In 2019, we added a fan favourite, Norm the polar bear. Norm is almost 15 feet tall and 20 feet long and greets visitors to the Assiniboine Park Zoo. We also have some farm animals that can be found near Aunt Sally’s Farm in the Zoo.
To create these living statues, we start with a metal frame in the shape of the animal we are creating.
The frame is then wrapped very tightly in a durable, water permeable mesh fabric of different shapes, to form a skin of sorts.
The process is like sewing an article of clothing, except the material is attached directly to the metal frame with staples to hold it snuggly to the body. We start attaching the fabric from the bottom up and then pack the form as densely as possible with a very porous potting media that includes a slow-release fertilizer.
The metal forms are wrapped and stuffed in several parts that can be put together when it is time to add plants.

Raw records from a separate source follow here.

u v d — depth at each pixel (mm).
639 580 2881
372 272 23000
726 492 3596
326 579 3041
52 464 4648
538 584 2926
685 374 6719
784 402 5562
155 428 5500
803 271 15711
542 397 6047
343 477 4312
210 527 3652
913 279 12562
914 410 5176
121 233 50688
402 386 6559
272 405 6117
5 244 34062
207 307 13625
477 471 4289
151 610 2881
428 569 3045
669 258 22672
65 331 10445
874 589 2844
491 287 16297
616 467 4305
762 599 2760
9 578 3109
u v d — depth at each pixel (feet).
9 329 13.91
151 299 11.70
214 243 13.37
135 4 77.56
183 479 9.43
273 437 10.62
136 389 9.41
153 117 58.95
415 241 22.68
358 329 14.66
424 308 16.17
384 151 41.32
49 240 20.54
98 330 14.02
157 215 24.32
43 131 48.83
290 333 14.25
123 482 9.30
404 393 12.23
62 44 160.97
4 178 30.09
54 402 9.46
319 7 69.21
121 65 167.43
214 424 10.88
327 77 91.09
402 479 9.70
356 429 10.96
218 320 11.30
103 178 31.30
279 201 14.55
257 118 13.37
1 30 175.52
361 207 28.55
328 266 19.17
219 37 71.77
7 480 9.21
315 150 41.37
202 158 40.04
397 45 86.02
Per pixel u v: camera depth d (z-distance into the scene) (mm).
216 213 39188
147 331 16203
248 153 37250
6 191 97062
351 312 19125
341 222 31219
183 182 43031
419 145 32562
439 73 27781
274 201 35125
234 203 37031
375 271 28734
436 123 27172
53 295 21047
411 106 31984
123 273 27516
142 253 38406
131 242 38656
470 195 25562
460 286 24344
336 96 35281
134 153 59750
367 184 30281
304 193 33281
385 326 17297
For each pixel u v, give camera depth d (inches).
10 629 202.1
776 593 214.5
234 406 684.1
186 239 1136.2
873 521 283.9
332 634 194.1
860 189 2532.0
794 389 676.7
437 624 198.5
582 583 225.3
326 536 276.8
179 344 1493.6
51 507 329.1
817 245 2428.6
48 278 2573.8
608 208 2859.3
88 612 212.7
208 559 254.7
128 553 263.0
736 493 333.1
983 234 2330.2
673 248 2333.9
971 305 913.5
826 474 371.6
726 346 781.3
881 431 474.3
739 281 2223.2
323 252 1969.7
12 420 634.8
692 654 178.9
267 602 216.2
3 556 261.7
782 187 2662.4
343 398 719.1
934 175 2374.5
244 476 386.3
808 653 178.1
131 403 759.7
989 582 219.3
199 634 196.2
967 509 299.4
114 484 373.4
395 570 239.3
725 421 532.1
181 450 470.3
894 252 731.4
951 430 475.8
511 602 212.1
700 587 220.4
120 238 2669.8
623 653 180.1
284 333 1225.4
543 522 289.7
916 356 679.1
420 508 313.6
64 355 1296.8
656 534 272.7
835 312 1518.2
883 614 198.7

To plant the figures, we use a tool called a dibber or dibbler. This is a curved wooden handle with a pointy metal “nose” that pierces the fabric and creates a hole in the potting media, where we can insert a small plant plug. The distance between the plants varies according to the different varieties of plants used.

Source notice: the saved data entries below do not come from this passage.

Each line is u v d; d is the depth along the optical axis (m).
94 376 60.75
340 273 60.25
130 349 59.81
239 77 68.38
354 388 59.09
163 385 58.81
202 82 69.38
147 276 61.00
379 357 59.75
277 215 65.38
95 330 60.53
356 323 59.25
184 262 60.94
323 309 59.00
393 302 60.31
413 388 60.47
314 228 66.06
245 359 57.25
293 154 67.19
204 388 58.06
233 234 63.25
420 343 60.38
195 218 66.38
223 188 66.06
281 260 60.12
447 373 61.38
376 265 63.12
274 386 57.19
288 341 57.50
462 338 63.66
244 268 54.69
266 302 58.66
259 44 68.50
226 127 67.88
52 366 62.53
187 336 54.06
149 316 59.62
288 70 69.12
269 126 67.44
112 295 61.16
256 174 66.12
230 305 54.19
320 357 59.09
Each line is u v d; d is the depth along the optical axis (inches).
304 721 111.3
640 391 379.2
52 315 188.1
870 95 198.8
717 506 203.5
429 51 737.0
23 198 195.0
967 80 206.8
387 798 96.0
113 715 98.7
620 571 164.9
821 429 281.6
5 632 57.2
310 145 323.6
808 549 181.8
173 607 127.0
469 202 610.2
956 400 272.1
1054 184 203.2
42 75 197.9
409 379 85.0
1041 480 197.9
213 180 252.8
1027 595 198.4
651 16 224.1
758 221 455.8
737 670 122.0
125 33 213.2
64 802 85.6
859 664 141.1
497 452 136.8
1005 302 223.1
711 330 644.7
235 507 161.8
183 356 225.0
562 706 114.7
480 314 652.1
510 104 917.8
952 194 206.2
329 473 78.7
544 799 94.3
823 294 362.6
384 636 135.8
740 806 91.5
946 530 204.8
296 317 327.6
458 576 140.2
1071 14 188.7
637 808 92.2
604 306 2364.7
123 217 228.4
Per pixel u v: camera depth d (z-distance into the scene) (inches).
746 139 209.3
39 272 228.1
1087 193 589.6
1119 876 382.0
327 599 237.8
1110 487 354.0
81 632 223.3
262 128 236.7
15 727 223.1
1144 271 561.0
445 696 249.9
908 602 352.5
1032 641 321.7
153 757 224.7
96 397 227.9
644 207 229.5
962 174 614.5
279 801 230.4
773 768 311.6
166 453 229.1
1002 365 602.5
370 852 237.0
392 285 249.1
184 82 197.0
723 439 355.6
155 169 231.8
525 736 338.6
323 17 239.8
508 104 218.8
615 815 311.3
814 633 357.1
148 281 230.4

The frogs take from 600-800 plants each, while Norm requires over 10,000 plants to create his “fur”!
The mosaics are prepared in the greenhouses about two months before the weather outdoors is nice enough to move them into the gardens for the summer. Norm weighs close to 6000 lbs when planted and watered – much heavier than a real polar bear. We must use a giant crane and a large trailer to move Norm to the Zoo.
Norm is planted with silver threads helichrysum, also called curry plant for its distinctive scent. The frogs are planted with an assortment including golden oregano, red creeping thyme, ginger mint, and hypoestes, which is also known as the polka dot plant.
During the heat of summer, the mosaics are watered every day, and a crew of gardeners visits them weekly to replace any damaged plants and keep them trimmed to the correct shape. In the fall, before we receive a heavy frost, the mosaics are brought back to the greenhouses to overwinter before coming alive again in the spring.